* Excerpt provided
-- start --
NVTI Theory Day 2009
Friday March 20, 2009, 9:30-16:45
Hoog Brabant, Utrecht (close to Central Station)
We have an interesting program with excellent speakers from The Netherlands and abroad, covering important streams in theoretical computer science. Below you will find the abstracts.
Lecturers:
Barbara Terhal (IBM Watson, NY)
Frank de Boer (CWI, U Leiden)
E. Allen Emerson (U Texas, Austin)
Paul Vitanyi (CWI, U v Amsterdam)
It is possible to participate in the organized lunch, for which registration is required. Please register by E-mail (J.M.W.Lammerink@ewi.utwente.nl) or by phone (053-4893767), no later than one week before the meeting (March 13, 2009). The costs of 15 Euro can be paid at the location. We just mention that in the direct vicinity of the meeting room there are plenty of nice lunch facilities as well.
-- end --
* Given information
-- start --
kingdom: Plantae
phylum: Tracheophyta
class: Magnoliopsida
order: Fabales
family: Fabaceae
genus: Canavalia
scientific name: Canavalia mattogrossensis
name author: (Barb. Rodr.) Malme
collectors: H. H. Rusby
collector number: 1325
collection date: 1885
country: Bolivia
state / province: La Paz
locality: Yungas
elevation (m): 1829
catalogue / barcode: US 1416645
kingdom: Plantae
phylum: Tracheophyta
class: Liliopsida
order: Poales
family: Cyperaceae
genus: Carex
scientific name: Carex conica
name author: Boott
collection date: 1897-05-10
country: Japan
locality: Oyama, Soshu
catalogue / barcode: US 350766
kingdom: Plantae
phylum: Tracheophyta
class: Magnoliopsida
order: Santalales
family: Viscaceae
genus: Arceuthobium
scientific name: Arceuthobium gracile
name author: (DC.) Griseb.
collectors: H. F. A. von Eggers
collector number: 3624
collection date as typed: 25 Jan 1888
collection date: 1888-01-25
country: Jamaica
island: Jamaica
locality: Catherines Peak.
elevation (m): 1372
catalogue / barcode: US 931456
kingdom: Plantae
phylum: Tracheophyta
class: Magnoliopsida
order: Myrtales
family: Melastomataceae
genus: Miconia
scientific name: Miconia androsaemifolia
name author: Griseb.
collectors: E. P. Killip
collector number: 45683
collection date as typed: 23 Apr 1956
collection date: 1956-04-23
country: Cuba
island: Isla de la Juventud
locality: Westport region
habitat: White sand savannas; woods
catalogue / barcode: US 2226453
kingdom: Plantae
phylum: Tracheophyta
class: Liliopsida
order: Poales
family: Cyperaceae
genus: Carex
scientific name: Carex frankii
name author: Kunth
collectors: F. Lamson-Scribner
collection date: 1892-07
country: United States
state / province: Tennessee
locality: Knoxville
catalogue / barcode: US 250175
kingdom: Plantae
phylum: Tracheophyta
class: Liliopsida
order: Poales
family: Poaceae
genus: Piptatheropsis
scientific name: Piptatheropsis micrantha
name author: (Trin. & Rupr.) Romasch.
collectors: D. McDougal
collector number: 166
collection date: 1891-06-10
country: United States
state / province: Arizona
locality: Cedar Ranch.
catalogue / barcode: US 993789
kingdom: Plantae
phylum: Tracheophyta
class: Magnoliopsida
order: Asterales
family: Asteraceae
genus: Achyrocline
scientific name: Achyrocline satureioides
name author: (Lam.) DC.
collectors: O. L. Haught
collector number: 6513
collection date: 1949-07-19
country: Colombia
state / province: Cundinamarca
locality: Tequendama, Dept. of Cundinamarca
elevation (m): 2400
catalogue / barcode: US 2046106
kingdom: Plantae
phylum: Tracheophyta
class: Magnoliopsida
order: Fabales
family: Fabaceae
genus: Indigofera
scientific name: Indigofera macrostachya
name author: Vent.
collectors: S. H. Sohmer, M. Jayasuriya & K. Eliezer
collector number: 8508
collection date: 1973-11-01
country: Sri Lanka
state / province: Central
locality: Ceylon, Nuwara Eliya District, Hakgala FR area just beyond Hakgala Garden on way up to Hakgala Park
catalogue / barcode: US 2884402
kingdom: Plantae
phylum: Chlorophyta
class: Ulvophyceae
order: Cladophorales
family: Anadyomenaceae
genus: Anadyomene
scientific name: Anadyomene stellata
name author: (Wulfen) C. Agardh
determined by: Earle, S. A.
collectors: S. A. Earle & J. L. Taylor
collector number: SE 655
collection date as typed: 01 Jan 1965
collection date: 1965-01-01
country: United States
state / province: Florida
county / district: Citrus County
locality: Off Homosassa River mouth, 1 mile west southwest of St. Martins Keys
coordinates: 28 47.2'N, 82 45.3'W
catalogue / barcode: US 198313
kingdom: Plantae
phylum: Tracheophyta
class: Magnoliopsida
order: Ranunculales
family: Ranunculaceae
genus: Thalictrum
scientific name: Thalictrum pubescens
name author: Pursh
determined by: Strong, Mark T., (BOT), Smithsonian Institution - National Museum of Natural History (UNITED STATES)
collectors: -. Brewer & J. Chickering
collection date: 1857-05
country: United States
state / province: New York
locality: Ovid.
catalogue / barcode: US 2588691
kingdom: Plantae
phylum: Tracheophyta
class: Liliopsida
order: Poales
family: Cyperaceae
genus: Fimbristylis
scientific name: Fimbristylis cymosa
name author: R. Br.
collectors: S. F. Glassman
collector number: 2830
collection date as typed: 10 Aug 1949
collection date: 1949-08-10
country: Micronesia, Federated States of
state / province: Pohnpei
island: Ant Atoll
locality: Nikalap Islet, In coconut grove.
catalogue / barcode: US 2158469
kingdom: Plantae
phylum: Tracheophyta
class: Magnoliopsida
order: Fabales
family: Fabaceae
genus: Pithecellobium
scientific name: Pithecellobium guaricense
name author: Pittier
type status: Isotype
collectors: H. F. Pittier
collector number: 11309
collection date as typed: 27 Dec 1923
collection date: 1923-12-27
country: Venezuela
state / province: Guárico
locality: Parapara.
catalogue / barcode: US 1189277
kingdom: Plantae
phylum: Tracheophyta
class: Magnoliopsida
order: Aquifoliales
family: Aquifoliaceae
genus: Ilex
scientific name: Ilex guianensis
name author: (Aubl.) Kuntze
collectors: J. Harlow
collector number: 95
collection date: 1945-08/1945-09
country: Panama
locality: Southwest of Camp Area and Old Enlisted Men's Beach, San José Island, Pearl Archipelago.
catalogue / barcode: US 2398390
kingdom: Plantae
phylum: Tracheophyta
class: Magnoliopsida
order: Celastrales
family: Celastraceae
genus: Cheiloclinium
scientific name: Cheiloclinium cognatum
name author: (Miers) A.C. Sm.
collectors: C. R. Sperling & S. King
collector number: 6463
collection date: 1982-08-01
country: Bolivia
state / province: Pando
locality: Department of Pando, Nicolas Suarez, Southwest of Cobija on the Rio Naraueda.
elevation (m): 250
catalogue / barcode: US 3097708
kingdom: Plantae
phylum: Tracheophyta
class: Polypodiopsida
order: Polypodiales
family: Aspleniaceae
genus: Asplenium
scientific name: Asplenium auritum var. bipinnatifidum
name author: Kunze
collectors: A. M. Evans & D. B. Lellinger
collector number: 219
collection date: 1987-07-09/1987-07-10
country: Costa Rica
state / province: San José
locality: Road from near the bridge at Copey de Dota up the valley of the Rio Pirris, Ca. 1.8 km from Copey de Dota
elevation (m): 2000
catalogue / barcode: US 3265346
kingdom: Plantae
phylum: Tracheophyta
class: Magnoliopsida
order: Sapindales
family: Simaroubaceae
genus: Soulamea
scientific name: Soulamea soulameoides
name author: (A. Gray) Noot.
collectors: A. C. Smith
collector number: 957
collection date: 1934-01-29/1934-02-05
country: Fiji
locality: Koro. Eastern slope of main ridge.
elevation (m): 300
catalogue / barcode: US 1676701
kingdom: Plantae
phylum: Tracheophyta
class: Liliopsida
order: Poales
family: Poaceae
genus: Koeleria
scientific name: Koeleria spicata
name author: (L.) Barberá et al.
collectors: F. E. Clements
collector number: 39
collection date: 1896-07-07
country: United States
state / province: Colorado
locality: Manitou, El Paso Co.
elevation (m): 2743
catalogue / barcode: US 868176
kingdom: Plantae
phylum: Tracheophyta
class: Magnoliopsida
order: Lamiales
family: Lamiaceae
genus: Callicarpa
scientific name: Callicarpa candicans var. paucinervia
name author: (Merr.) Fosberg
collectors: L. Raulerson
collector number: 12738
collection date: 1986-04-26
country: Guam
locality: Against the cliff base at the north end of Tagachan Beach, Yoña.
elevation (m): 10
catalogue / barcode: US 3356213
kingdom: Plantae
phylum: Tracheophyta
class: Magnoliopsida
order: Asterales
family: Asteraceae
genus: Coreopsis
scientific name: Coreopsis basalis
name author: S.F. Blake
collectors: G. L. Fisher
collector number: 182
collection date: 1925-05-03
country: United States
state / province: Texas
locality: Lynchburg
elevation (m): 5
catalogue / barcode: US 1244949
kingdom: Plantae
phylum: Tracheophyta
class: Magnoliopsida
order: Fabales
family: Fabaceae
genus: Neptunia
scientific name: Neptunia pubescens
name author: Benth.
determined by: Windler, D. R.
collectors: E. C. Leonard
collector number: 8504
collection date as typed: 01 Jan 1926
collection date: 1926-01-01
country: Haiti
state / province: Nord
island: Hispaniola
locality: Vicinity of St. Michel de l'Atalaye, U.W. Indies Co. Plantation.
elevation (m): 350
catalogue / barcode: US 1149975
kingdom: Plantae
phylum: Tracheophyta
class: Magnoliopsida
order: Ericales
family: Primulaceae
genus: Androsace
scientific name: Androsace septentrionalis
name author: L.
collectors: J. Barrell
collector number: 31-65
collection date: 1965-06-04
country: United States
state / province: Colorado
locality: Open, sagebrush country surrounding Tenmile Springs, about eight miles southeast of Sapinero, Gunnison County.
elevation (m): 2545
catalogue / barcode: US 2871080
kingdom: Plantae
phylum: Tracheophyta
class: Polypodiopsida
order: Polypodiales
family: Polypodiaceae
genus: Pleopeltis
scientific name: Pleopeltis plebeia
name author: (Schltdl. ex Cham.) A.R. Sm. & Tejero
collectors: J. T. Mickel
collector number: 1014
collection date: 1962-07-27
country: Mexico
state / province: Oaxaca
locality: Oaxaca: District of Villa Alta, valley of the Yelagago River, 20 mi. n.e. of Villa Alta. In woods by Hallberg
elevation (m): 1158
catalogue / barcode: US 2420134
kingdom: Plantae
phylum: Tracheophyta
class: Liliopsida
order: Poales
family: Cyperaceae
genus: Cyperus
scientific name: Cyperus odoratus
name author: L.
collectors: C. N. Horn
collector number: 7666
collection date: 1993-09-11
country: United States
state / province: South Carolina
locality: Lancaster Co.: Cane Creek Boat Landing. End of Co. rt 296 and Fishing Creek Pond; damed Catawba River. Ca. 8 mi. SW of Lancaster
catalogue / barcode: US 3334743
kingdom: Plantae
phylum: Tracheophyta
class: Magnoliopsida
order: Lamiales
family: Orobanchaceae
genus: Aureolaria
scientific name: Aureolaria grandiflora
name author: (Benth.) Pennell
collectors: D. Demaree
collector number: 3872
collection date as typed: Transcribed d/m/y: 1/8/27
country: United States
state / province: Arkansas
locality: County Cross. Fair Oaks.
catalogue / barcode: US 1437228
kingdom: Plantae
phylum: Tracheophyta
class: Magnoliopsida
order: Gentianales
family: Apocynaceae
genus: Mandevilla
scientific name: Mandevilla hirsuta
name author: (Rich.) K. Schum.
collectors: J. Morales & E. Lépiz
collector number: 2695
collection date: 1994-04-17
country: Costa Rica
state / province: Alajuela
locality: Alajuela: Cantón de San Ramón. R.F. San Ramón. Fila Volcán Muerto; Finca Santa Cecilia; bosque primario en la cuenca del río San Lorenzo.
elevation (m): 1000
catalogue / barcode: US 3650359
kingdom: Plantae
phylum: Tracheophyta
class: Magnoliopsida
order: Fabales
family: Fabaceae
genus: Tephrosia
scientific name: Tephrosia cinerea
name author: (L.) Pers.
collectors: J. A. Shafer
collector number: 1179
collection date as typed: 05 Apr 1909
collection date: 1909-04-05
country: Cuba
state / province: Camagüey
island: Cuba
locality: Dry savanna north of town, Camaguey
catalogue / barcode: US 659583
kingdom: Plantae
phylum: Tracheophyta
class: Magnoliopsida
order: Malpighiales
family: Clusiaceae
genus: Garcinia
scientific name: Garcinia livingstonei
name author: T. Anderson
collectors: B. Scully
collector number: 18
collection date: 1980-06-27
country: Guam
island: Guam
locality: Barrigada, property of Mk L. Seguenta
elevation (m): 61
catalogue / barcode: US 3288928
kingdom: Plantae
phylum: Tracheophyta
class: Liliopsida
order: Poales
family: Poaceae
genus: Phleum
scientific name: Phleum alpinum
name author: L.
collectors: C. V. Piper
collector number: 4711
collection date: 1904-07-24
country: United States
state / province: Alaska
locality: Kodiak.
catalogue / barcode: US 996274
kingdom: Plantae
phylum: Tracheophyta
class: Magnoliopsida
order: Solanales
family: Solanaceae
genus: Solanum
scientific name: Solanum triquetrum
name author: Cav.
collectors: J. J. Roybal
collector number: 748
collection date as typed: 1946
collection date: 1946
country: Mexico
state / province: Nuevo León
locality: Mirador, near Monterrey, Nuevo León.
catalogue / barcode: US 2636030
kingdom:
-- end --
* What to work on
A – According to the NVTI Theory Day 2009 announcement, how much does the organized lunch cost, and where can it be paid?
B – Switch "excellent" for "distinguished" and give the NVTI Theory Day 2009 announcement again, beginning at the words "NVTI Theory Day" and stopping after "(U Texas, Austin)".
C – Carry the NVTI Theory Day 2009 announcement on from the point at which it stops.
The records play no part in the work asked here.

* Solved tasks
A – The lunch costs 15 Euro, payable at the location.

B –
NVTI Theory Day 2009
Friday March 20, 2009, 9:30-16:45
Hoog Brabant, Utrecht (close to Central Station)
We have an interesting program with distinguished speakers from The Netherlands and abroad, covering important streams in theoretical computer science. Below you will find the abstracts.
Lecturers:
Barbara Terhal (IBM Watson, NY)
Frank de Boer (CWI, U Leiden)
E. Allen Emerson (U Texas, Austin)

C –
The NVTI theory day 2009 is sponsored (financially or in kind) by NWO (Netherlands Organisation for Scientific Research), Elseviers Science, CWI (Dutch Center of Mathematics and Computer Science) and the Dutch research schools IPA (Institute for Programming Research and Algorithmics), OzsL (Dutch Graduate school in Logic) and SIKS (Dutch research school for Information and Knowledge Systems).
Please find the full program and abstracts of the lectures below.
Kind regards,
Jaco van de Pol,
NVTI secretary.
9.30-10.00: Arrival with Coffee
10.00-10.10: Opening
10.10-11.00: Lecture: Barbara Terhal (IBM Watson, NY)
Title: Quantum Complexity Theory: Bringing Rigor to Computational Quantum Physics
11.00-11.30: Coffee/Tea
11.30-12.20: Lecture: Frank de Boer (CWI, U Leiden)
Title: Tasks for Actors
12.20-12.40: Dr. Mark Kas (NWO Physical Sciences)
Around the world (of Dutch computer science) in 8 years and 80 million euros
12.40-14.10: Lunch (see above for registration)
14.10-15.00: Lecture: E. Allen Emerson (U Texas, Austin)
Title: Model Checking: Theory, Themes, and Practice
15.00-15.20: Coffee/Tea
15.20-16.10: Lecture:Paul Vitanyi (CWI, U v Amsterdam)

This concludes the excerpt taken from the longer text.